Dass die Oberwiler angesichts ihrer Belastung durch Fronen die Anwesenheit von Lohnarbeitern im Dorf als anstössig empfanden, ist sehr wohl vorstellbar. Dieser Verdacht verdichtet sich zu einer plausiblen Hypothese, wenn man die Verhältnisse in den bischöflichen Rebbergen unter die Lupe nimmt: Hier erhielten die Fronarbeiter und -arbeiterinnen, unter denen auch immer Oberwilerinnen waren, bis anhin lediglich eine Beköstigung am Arbeitsplatz. Am Ende des. 15. Jahrhunderts erreichten sie schrittweise eine Vergrösserung ihrer täglichen Beköstigungsration. Ausgerechnet in den Jahren 1507/8 bezeugen die Vogteirechnungen einen grundsätzlichen Wandel, indem den Fronleuten von nun an zusätzlich zur Beköstigung ein Tagelohn ausbezahlt wird. Dass Vogt Heinrich Meltinger diese den bischöflichen Haushalt belastende Neuerung freiwillig eingeführt haben sollte, ist kaum wahrscheinlich. Die zeitliche Koinzidenz mit dem Konflikt in Oberwil scheint alles andere als zufällig. Vielmehr besteht ein Zusammenhang zwischen den Anfeindungen der mit dem Weiherbau beschäftigten Arbeiter durch die Oberwiler Bauern und ihrem Protest gegen den Weiher einerseits und der Verbesserung der Situation der birseckischen FronarbeiterInnen andererseits. Anscheinend ging es der Herrschaft bei der Einführung einer monetären Fronentschädigung, des sogen. „Lidlohns", darum, die widerständigen Bauern ruhig zu stellen. Bemerkenswert ist der Umstand, dass die Männer in der Regel zwei Schilling pro Tag erhielten und damit besser gestellt waren als die freien Lohnarbeiter in Oberwil. Anders verhielt es sich für die Frauen, die mit nur einem Schilling weniger verdienten als die „Friesen".

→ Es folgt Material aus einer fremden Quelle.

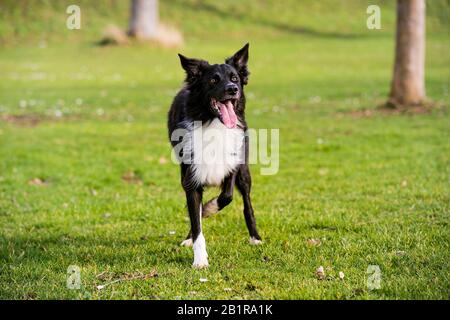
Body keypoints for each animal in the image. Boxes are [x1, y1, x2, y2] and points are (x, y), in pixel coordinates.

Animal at [168, 43, 260, 268]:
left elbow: (226, 196)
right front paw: (200, 259)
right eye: (213, 80)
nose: (233, 89)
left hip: (245, 173)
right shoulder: (190, 180)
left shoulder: (233, 164)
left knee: (246, 203)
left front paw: (210, 208)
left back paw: (255, 237)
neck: (214, 124)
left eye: (235, 78)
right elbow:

Mit der Anlage seines Fischweihers entfachte der Bischof Konflikte, die auf verschiedenen Ebenen ausgetragen wurden. Dem Projekt gegenüber erwuchsen sowohl in der Stadt Basel wie in der Gemeinde Oberwil Widerstände. Bei den Bauern resulterte die Abneigun gegen den Weiherbau nicht nur aus der Tatsache, dass sie umfangreiche Produktionsflächen verloren und dass der Wasserhaushalt durcheinandergeriet. Vielmehr verstärkte die Anwesenheit von Lohnarbeitern ihre Widerstände gegen die Frondienste. Damit scheinen sich die sozialen Spannungen über den Rahmen der Oberwiler Dorfgemeinde hinaus ausgeweitet zu haben. Denn im Zusammenhang mit dem Oberwiler Konflikt erreichten alle Untertanen der Herrschaften Birseck und Pfeffingen, dass die Fronen monetär entlöhnt wurden.